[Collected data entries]

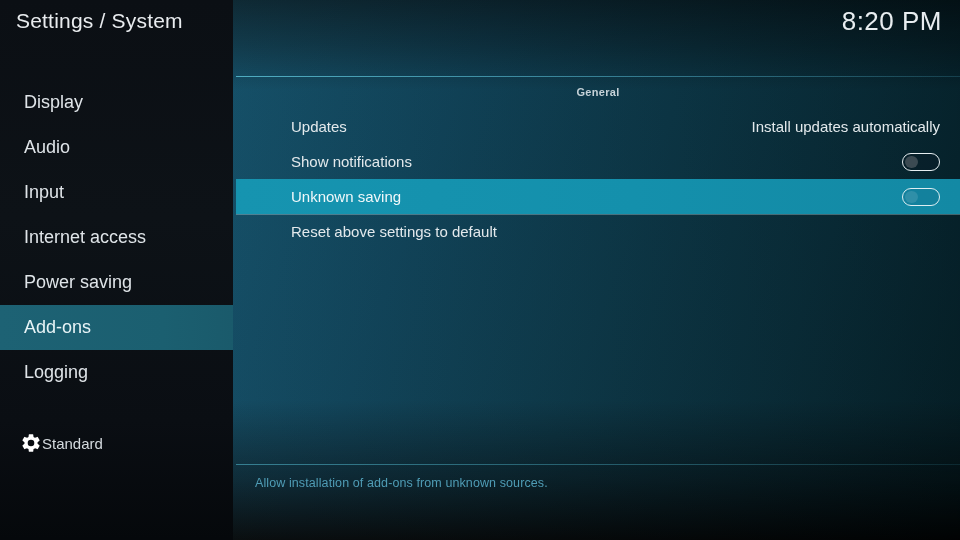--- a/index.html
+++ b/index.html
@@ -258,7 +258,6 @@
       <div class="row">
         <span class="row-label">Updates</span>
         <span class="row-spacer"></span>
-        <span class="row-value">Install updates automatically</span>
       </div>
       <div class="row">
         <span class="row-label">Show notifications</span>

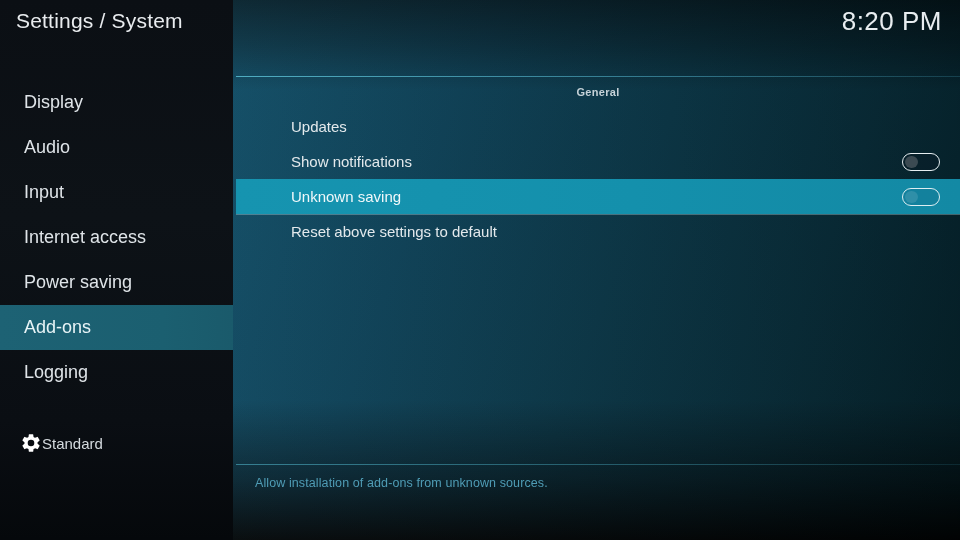--- a/index.html
+++ b/index.html
@@ -234,7 +234,7 @@
           <span>Add-ons</span>
         </div>
         <div class="nav-item">
-          <span>Logging</span>
+          <span>System</span>
         </div>
       </div>
 

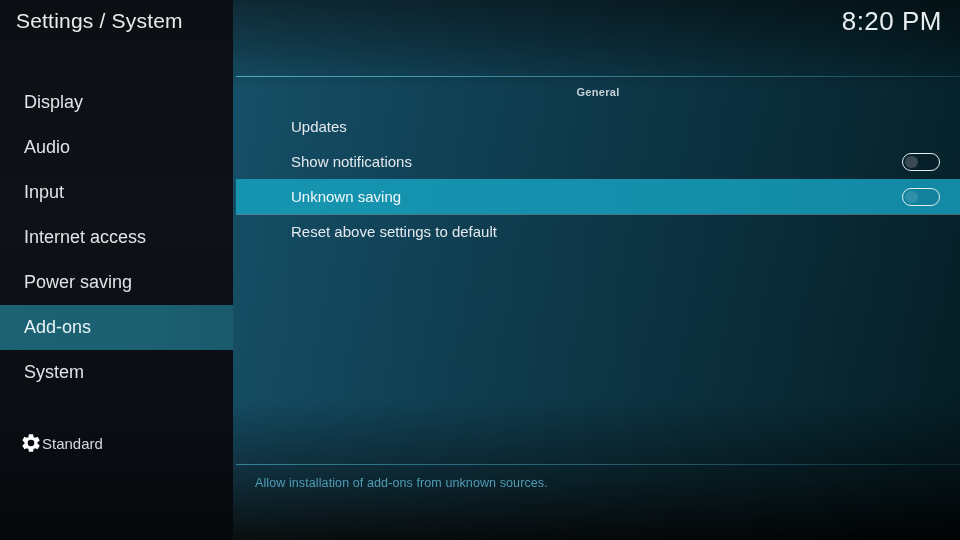--- a/index.html
+++ b/index.html
@@ -81,10 +81,10 @@
 
   .profile {
     position:absolute;
-    left:20px; top:432px;
+    left:20px; top:448px;
     display:flex;
     align-items:center;
-    gap:0;
+    gap:22px;
   }
   .profile-label {
     font-size:15px;

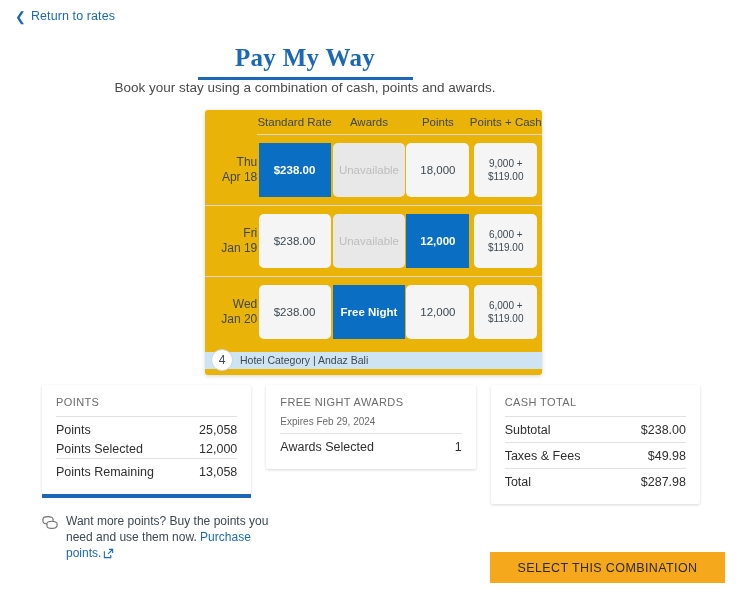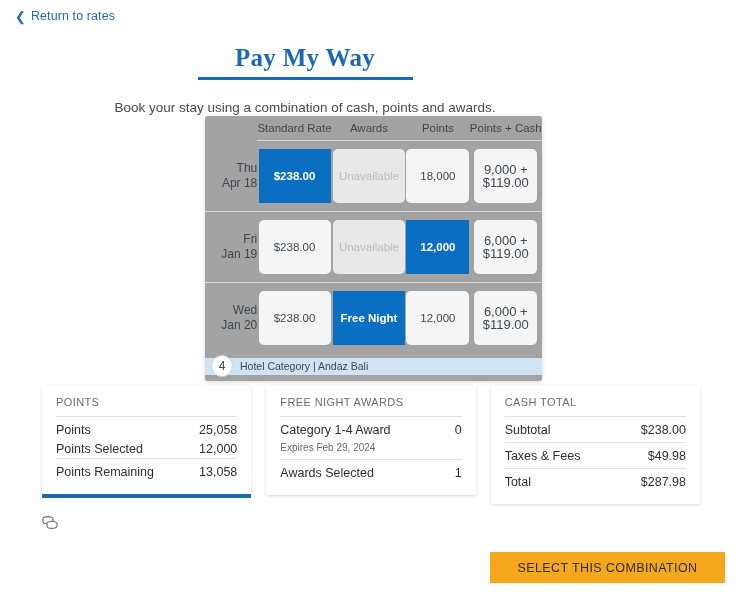--- a/index.html
+++ b/index.html
@@ -34,7 +34,7 @@
     margin: 5px auto 0;
   }
   .subtitle {
-    margin-top: 20px; font-size: 13.5px; color: #4a4a4a;
+    margin-top: 0; font-size: 13.5px; color: #4a4a4a;
   }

* Problem to work on
Exact copies of all the entries are needed; output them without the pictures.

* Expected output
--- a/index.html
+++ b/index.html
@@ -258,7 +258,6 @@
       <div class="row">
         <span class="row-label">Updates</span>
         <span class="row-spacer"></span>
-        <span class="row-value">Install updates automatically</span>
       </div>
       <div class="row">
         <span class="row-label">Show notifications</span>

--- a/index.html
+++ b/index.html
@@ -234,7 +234,7 @@
           <span>Add-ons</span>
         </div>
         <div class="nav-item">
-          <span>Logging</span>
+          <span>System</span>
         </div>
       </div>
 

--- a/index.html
+++ b/index.html
@@ -81,10 +81,10 @@
 
   .profile {
     position:absolute;
-    left:20px; top:432px;
+    left:20px; top:448px;
     display:flex;
     align-items:center;
-    gap:0;
+    gap:22px;
   }
   .profile-label {
     font-size:15px;

--- a/index.html
+++ b/index.html
@@ -34,7 +34,7 @@
     margin: 5px auto 0;
   }
   .subtitle {
-    margin-top: 20px; font-size: 13.5px; color: #4a4a4a;
+    margin-top: 0; font-size: 13.5px; color: #4a4a4a;
   }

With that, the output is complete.